For the moment, to judge by what the media reports, the working class isn’t mobilized, or only very little, no more than the majority of ordinary people. But they could be mobilized very rapidly. A workers’ explosion in Cairo, mixing political and social demands, would represent an immeasurable danger for the ruling class. Of course, the leading circles of the imperialist bourgeoisie repeatedly speak of “stabilization.” So do many of those who demonstrate today, but think above all about defending their property. Once Mubarak has fallen and even before, they speak of “stopping anarchy.”

It isn’t possible to define from afar the details of a policy that would accord with the interests of the working class. But the general line of this policy is obvious.

The working class obviously has an interest to participate in the current movement for the fall of the Mubarak regime. Freedom and democratic rights concern it still more than the petty bourgeoisie and its intelligentsia–even if “democracy” means something different for the working class than for the middle layers of society.

The working class needs to put forward its own class objectives, independently of the petty bourgeoisie, which today has risen up, but which will inevitably break with the movement, if the movement radicalizes and threatens its property.

The workers need to try to draw the army to their side, by trying to touch the rank and file soldiers–as sons of the workers and small peasants–to oppose them to the army’s general staff and the top officers.

If the current movement develops, if it really involves a significant part of the working class and the poor categories of the population, they need to put themselves forward to lead the movement and to give themselves the organizations which will let them do it. Would it be utopian to imagine workers’ councils in Egypt? Not at all: barely two years ago, in April 2008, at the time of a strike in the Misr Spinning mill in Mahalla El Kubra–one of many strikes the workers led despite the dictatorship–the 25,000 workers of this factory created “a strike committee” to lead it. Of course, the strike was for a wage increase, in fact obtained, not a political strike. But such organisms, formed in struggle, can also take the leadership of a political struggle and transform themselves into true workers councils.

The workers have every interest not to leave the monopoly of arms to the army led by the military hierarchy, and, instead, to push for the people to arm themselves.

The current uprising has already shaken the Mubarak dictatorship. And if it continues, the end of the reign of the old dictator is probably near (a dictator who probably has already lost any chance of leaving power to his son Gamal, as he intended).

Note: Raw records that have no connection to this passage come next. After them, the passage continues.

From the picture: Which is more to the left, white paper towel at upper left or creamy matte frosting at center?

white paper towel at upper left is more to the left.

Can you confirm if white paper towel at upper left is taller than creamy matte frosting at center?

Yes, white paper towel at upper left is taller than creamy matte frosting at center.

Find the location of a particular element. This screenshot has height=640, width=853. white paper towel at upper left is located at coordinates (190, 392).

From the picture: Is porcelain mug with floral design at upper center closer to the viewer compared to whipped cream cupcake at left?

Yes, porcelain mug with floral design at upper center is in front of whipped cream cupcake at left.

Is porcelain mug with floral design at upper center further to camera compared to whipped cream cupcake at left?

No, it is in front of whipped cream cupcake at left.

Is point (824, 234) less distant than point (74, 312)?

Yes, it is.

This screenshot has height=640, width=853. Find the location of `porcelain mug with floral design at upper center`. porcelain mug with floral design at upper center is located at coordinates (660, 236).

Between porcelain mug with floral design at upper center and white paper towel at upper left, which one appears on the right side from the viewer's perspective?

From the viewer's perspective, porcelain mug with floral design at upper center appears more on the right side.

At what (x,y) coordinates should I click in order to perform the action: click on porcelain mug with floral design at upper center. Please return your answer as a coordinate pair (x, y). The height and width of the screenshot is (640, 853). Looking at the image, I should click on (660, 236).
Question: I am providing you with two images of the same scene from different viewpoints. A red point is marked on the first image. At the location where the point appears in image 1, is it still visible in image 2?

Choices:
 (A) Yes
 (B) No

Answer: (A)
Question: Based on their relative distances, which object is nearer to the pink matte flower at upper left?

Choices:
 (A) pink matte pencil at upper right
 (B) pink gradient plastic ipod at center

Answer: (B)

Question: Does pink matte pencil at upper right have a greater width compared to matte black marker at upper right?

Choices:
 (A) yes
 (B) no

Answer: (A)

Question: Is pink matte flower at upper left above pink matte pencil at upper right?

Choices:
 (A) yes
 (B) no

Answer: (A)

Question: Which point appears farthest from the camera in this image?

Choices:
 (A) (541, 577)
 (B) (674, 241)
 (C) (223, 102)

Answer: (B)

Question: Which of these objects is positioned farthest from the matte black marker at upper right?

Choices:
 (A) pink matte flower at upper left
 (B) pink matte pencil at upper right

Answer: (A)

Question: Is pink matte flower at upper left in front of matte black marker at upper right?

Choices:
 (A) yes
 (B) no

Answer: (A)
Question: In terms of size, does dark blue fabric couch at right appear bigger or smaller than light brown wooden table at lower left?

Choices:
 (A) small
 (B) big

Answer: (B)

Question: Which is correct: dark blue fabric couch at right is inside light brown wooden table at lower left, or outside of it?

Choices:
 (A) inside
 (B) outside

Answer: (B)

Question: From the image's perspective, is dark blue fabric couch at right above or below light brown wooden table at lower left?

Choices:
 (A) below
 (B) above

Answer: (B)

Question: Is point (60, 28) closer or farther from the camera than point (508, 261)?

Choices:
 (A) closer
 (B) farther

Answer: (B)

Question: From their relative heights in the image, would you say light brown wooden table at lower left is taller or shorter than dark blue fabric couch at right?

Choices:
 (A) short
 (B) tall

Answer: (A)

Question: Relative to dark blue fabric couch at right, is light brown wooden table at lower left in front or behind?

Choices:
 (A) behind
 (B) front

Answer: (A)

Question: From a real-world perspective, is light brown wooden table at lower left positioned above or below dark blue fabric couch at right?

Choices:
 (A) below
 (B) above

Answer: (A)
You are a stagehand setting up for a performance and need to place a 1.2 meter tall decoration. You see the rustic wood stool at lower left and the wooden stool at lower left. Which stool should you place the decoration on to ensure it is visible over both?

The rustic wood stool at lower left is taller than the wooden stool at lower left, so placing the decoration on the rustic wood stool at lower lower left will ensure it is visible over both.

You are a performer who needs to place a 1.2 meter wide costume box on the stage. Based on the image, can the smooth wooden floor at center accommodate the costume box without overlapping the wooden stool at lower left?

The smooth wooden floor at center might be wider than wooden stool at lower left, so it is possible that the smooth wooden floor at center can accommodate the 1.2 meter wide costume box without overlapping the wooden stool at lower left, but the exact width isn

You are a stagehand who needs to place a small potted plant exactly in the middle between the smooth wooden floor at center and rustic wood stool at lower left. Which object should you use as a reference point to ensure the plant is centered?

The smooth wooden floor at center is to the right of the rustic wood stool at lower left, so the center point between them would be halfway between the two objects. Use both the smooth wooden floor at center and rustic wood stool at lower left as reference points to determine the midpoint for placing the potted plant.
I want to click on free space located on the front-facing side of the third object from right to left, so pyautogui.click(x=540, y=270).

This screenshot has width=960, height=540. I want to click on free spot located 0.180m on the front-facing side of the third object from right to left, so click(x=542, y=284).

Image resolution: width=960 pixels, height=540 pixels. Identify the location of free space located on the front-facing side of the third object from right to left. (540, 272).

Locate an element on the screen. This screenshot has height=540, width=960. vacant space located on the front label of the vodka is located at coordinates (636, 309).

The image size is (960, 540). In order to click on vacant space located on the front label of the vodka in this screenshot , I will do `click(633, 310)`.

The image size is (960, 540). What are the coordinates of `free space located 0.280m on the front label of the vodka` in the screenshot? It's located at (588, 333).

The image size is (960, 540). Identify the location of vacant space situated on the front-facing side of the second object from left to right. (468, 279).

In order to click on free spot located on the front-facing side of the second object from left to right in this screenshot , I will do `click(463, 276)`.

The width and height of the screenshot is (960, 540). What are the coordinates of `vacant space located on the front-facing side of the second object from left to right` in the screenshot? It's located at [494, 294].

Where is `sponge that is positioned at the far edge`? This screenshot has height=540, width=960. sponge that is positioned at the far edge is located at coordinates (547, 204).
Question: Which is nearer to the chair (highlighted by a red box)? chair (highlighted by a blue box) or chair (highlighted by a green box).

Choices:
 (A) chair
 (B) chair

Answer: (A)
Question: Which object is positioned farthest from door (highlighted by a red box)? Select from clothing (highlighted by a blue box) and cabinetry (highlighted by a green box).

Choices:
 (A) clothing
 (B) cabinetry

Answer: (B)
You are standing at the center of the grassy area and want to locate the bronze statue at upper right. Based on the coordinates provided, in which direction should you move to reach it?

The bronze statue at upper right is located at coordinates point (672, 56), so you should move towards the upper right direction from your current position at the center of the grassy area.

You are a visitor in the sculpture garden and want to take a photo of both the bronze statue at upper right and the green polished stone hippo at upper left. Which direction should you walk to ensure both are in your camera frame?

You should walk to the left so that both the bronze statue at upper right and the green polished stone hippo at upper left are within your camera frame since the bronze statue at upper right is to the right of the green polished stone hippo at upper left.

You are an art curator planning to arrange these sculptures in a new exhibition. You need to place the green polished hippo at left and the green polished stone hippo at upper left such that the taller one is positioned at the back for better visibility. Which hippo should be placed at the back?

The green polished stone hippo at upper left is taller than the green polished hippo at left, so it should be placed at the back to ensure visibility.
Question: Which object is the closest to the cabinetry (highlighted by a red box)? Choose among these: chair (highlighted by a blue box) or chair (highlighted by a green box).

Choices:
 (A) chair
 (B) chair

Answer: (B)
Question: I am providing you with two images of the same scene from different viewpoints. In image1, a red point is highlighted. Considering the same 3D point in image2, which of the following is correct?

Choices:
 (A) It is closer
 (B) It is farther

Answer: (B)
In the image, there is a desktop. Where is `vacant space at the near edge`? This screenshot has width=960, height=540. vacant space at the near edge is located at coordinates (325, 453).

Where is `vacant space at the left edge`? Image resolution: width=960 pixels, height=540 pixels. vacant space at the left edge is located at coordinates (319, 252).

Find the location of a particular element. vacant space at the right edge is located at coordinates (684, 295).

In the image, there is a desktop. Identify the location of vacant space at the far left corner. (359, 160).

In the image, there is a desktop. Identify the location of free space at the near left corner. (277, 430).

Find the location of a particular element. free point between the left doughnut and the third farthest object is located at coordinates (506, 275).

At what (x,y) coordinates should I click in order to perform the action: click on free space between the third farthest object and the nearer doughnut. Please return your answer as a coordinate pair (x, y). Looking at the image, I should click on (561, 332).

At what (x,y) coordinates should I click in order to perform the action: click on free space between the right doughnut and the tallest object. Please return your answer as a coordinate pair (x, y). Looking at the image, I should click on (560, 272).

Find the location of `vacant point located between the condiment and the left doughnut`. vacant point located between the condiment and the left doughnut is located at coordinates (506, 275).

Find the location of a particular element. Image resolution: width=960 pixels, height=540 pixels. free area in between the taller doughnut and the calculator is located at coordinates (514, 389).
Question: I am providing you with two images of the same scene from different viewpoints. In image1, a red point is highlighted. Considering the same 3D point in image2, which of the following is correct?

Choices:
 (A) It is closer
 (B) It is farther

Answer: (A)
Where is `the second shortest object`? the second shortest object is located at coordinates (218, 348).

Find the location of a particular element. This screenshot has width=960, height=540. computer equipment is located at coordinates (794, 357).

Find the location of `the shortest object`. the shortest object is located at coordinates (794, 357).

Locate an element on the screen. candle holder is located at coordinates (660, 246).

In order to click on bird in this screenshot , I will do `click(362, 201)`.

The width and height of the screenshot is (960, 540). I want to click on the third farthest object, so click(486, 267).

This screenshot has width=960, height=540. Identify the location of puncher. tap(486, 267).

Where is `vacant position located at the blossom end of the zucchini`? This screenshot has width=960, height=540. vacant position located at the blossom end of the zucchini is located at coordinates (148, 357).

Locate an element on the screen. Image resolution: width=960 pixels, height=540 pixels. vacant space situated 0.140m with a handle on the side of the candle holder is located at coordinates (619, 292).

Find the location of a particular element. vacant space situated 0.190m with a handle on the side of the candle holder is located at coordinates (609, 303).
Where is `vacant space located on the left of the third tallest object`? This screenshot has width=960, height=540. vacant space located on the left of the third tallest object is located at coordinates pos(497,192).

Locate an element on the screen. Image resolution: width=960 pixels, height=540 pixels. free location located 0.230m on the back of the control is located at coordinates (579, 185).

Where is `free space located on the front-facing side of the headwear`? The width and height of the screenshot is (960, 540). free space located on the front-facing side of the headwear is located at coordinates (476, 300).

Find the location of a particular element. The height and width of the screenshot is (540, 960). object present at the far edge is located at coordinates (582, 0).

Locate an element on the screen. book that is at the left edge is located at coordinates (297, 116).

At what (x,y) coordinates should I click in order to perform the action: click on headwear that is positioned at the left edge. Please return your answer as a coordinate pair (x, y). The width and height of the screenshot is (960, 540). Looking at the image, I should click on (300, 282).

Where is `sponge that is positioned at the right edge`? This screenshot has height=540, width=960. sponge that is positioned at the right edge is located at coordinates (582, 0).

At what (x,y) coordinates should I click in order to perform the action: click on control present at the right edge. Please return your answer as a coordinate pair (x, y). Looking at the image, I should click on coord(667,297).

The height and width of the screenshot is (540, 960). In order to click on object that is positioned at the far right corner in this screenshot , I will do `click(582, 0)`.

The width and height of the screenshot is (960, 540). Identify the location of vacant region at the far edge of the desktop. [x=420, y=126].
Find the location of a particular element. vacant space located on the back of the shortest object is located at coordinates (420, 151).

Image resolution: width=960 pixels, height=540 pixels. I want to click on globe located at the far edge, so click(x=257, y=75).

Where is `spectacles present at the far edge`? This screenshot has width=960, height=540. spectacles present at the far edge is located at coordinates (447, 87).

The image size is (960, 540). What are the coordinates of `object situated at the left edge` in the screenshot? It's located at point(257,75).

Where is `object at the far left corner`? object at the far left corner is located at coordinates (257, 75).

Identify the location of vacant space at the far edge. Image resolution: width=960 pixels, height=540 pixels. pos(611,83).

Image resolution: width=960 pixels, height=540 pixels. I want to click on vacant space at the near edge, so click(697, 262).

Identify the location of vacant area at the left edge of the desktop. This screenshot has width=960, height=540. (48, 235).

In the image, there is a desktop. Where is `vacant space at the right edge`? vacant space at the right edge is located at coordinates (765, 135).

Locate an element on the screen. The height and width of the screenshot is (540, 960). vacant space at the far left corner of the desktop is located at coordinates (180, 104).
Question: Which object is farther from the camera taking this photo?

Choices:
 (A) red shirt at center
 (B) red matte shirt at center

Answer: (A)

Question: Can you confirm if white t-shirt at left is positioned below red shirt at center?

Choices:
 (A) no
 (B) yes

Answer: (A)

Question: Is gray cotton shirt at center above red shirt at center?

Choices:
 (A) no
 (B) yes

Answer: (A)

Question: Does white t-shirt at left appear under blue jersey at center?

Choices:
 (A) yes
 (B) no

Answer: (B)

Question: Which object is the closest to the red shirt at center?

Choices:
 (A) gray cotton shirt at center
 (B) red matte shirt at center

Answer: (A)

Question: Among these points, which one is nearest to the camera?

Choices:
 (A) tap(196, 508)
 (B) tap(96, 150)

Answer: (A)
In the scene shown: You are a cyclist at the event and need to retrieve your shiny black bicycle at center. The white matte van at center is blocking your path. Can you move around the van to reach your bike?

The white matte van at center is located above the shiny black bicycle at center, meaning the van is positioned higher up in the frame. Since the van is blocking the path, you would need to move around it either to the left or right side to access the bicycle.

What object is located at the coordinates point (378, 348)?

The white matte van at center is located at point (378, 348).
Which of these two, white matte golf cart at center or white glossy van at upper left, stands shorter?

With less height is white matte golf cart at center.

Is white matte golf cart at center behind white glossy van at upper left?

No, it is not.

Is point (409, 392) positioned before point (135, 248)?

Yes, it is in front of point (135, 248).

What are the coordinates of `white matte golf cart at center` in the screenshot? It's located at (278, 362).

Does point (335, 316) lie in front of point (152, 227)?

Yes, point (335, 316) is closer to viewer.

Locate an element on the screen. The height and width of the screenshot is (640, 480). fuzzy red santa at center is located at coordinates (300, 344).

Those who wish to prevent the arrival in power of a new Mubarak, those for whom democratic rights aren’t limited to the installation of a bit more of a parliamentary regime, with elections a little less rigged; those who truly wish to better the situation of the exploited classes can’t be content with the departure of Mubarak. Don’t leave the future of the country and of its exploited classes to the good will of the general staff of the army and the imperialist bourgeoisie that it ultimately serves.